Document excerpt
Comparison: centrality plots and maps¶

In [44]:
leicester_osmnx_centrality = leicester_osmnx_graph_prj.copy()
In [45]:
leicester_centralities_networkwide_quantiles = leicester_emb_stats_for_corr[["closeness_networkwide", "betweenness_networkwide"]].quantile([1/3, 2/3]).values.transpose()
leicester_emb_stats_for_corr["bivariate_centrality_networkwide"] = leicester_emb_stats_for_corr.apply(
    lambda x: bivariate_colour([x["closeness_networkwide"], x["betweenness_networkwide"]], leicester_centralities_networkwide_quantiles), axis=1
)
In [46]:
leicester_centralities_egograph_quantiles = leicester_emb_stats_for_corr[["closeness_egograph", "betweenness_egograph"]].quantile([1/3, 2/3]).values.transpose()

Dataset entries
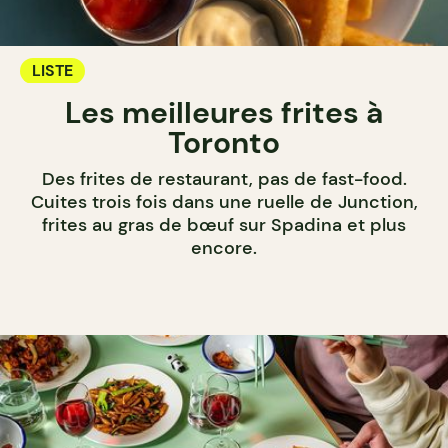
LISTE
Les meilleures frites à
Toronto
Des frites de restaurant, pas de fast-food.
Cuites trois fois dans une ruelle de Junction,
frites au gras de bœuf sur Spadina et plus
encore.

The task
In the excerpt on centrality plots and maps, which quantiles are computed for the network-wide closeness and betweenness columns?

Written reply
The 1/3 and 2/3 quantiles.